Measurement of the tune-out wavelength for $^{133}$Cs at $880$ nm

TL;DR

This paper precisely measures the tune-out wavelength for cesium-133 at 880 nm, providing a benchmark for high-precision atomic theory and improving previous measurements by a factor of ten.

Contribution

The authors accurately determine the tune-out wavelength for $^{133}$Cs and extract matrix element ratios, serving as a benchmark test for atomic theory.

Findings

Tune-out wavelength measured as 880.21790(40) nm.

Ratio of reduced matrix elements determined as 1.9808(2).

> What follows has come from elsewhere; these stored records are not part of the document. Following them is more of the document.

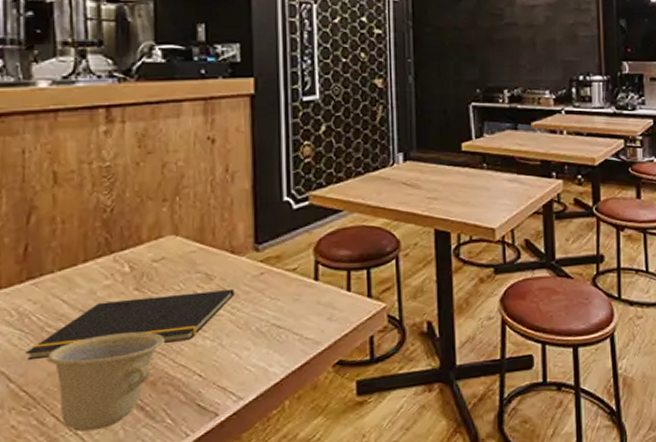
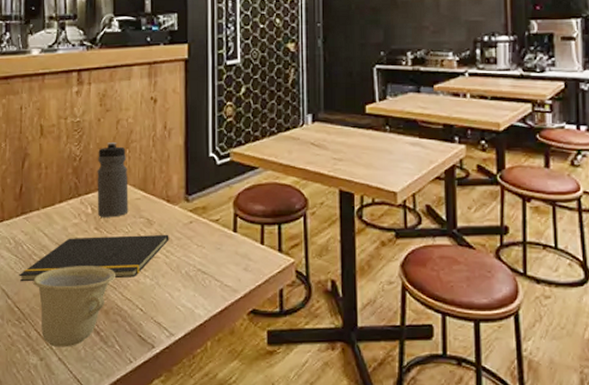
water bottle: none [136,189,180,276] -> present [97,142,128,217]

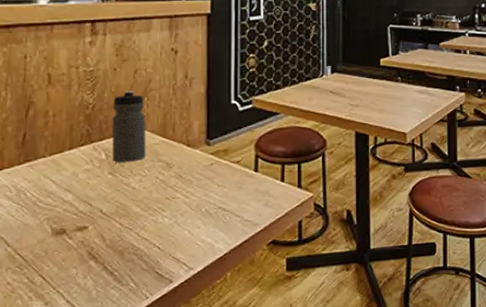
notepad: present [19,234,169,282] -> none [21,176,189,229]
cup: present [33,266,115,347] -> none [38,209,131,291]

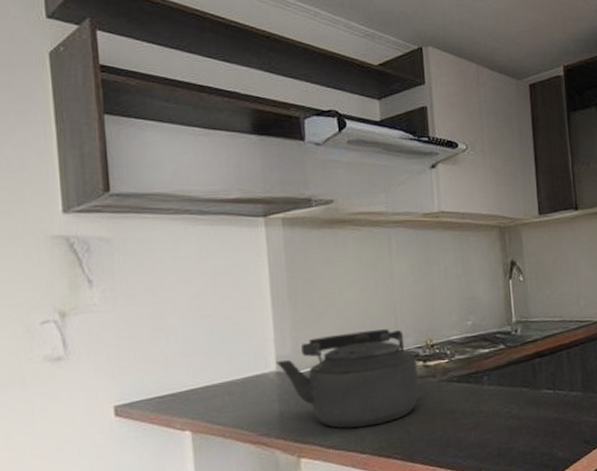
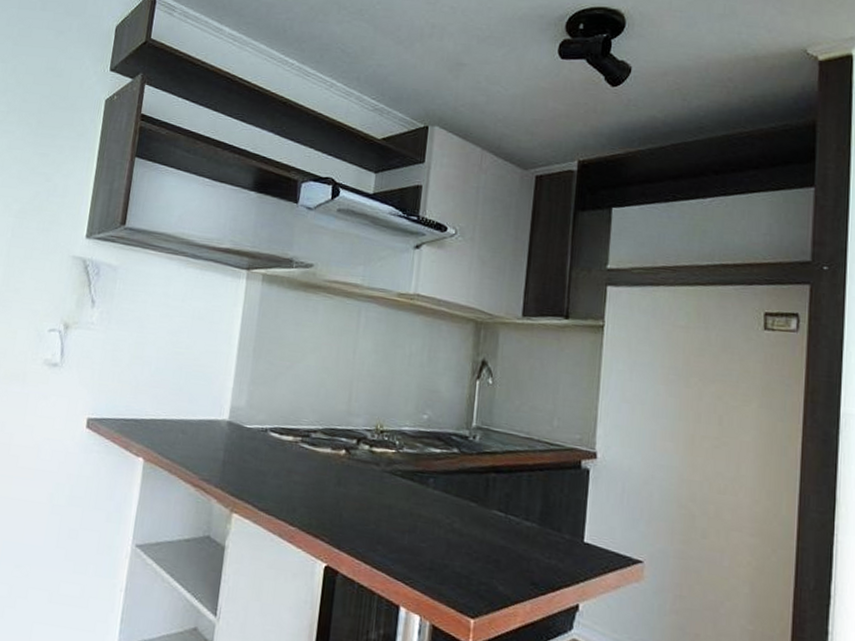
kettle: present [276,329,419,429] -> none [229,396,363,501]

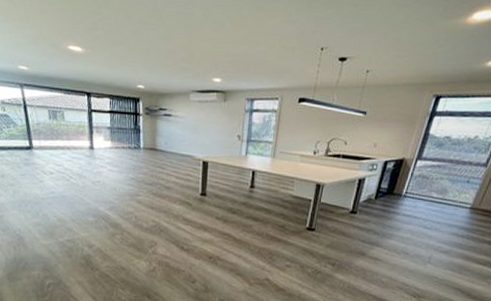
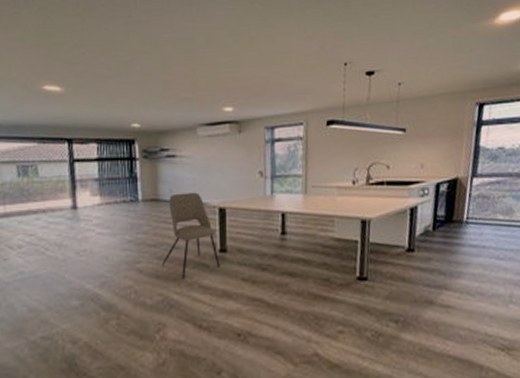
dining chair: none [156,146,201,212] -> present [162,192,220,279]

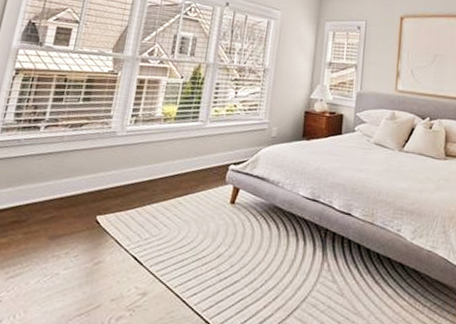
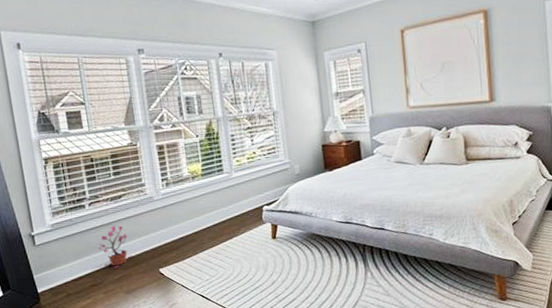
potted plant: none [36,156,74,206] -> present [97,225,133,269]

Improved measurement precision by a factor of 10.

Abstract

We perform a measurement of the tune-out wavelength, $\lambda_{0}$, between the $D_{1}$, $6^2S_{1/2}\rightarrow6^2P_{1/2}$, and $D_{2}$, $6^2S_{1/2}\rightarrow6^2P_{3/2}$, transitions for $^{133}$Cs in the ground hyperfine state $(F=3, m_{F}=+3)$. At $\lambda_{0}$, the frequency-dependent scalar polarizability is zero leading to a zero scalar ac Stark shift. We measure the polarizability as a function of wavelength using Kapitza-Dirac scattering of a $^{133}$Cs Bose-Einstein condensate in a one-dimensional optical lattice, and determine the tune-out wavelength to be $\lambda_{0}=880.21790(40)_{\textrm{stat}}(8)_{\textrm{sys}}$ nm. From this measurement we determine the ratio of reduced matrix elements to be $\left|\left<{6P_{3/2}\| d\|6S_{1/2}}\right>\right|^{2}\left|\left<{6P_{1/2}\| d\|6S_{1/2}}\right>\right|^{2}=1.9808(2)$. This represents an improvement of a factor of 10 over previous results derived from excited-state lifetime measurements. We use the present measurement as a benchmark test of high-precision theory.